Francois Brunery was born in Turin, Northern Italy, in 1849. He studied ion Paris under Jean Leon Gerome (1824 – 1904) and Leon Joseph Bonnat (1834 – 1923), the former the renowned orientalist and the latter a leading academic painter of the era.
Brunery then moved to Rome, the destination for generations of painters following their formal training in Paris, where he would have embarked on history painting and a study of the masters. Legend has it, that it was following one encounter too many with one of his models, that Brunery and his wife returned to Paris.
His earliest exhibited works at the Paris Salon included a portrait in 1880 and Venetian canal views the following years. It was in the 1890’s that he rapidly forged a reputation as the leading artist in the genres of cardinal painting and cavaliers.

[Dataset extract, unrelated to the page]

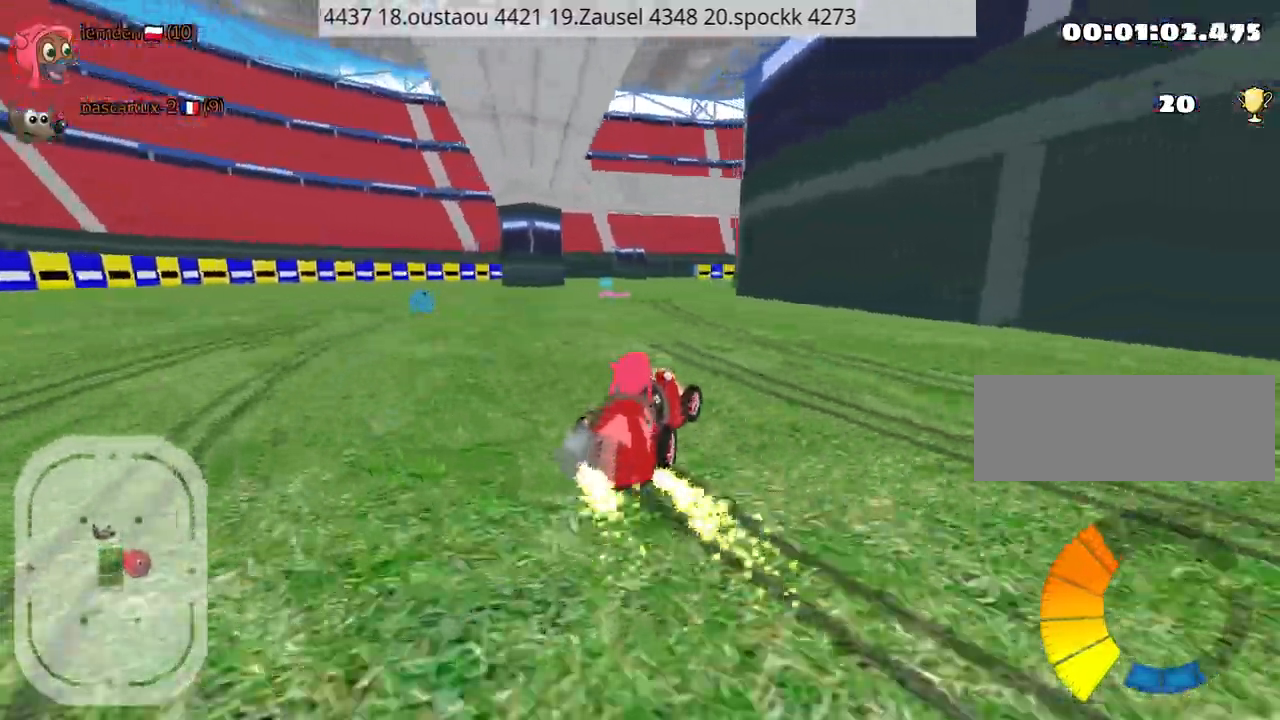
{"keys": ["left", "up"], "events": []}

The last decades of the nineteenth century saw economic prosperity on a previously unknown scale in Europe and the United States. The burgeoning middle class, the growth of mammon and with it perhaps a lessening in regard for the church, saw this genre of cardinal painting surge in popularity.
The finished technique, the vivid purples and crimsons, the wealth of lavish detail and above all, the pointed humour proved to be of enormous appeal and Francois Brunery was the leading exponent. Brunery exhibited at the Paris Salon from 1880 and received an honourable mention in 1903.